Age didn’t make any part of loss easier. It just made you that much more aware of what you were really losing.

I hadn’t been there since the burial because every time I thought about it, my blood went thick and sluggish, and there was always something else to be done. Some excellent reasons I shouldn’t go, or why it wasn’t necessary. My sisters went. Sheila went at least once a week. I didn’t know about Cameron because I didn’t really want to ask.

Uncertainty about the big things in life had a way of making you realize who you trusted the most. Whose voice you wanted to hear when you couldn’t make sense of what was going on in your own head.

In the span of a week, everything about my life felt turned upside down, not to mention the fact that I couldn’t make heads or tails of why something as simple as trying to be happy was so fucking difficult for me. In that upside-down space, the voice I wanted to hear more than anyone else’s was my dad’s.

No one else was there, so I parked next to the tree on the paved road that wound through the small cemetery.

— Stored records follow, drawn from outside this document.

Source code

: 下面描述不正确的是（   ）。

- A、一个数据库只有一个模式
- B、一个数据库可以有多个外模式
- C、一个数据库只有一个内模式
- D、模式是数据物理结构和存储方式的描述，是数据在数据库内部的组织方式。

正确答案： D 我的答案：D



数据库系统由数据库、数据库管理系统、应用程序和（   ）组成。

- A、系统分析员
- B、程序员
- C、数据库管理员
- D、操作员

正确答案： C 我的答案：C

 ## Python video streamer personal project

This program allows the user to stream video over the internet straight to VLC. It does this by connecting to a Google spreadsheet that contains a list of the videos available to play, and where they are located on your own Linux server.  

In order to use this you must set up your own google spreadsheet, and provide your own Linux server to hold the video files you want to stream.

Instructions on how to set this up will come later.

Instead of talking myself out of it, I got out, tucked my hands into my pockets, and walked past the rows of headstones—some flush with the grass, some jutting up toward the sky, some blackened with age.

When I got to his, it stunned me to see how much of the grass had grown over the dirt in the last few months. It was a tangible sign of the passage of time, something I could feel between my hands. Against the glossy rectangular headstone were a few bouquets of dried-out flowers, and a drawing that had been pinned down by a heavy rock. I crouched down to look at it, and through the absolute gut-wrenching way it broke my heart, I smiled sadly. She’d drawn a picture of some flowers and two butterflies above them.

To Granpa Tim. I miss U. Luv Olive.

I ran my hands over the soft blades of grass, already yellowing from the cold weather.

“Hey, Dad,” I whispered. “I’m sorry it took me so long to come here. I wasn’t really sure what to say.” I laughed quietly. “I don’t even know if I believe you can hear me.”

What if he could? I wondered. I closed my eyes and pretended I was sitting on their front porch with him. What if this same sharp, cold air was in my lungs, the kind that smelled like the first snow, and he was sitting next to me with his favorite blanket over his lap while he patiently waited for me to unload what was weighing down my heart.

Just like that, tears threatened, thickening my throat and blurring my vision.

“Fuck, I wish you could hear me, Dad.” My voice sounded like I’d gargled with acid, and no matter how hard I swallowed, I couldn’t make that roughness go away. “I wish you could tell me why I’m like this. You always saw things that no one else saw.”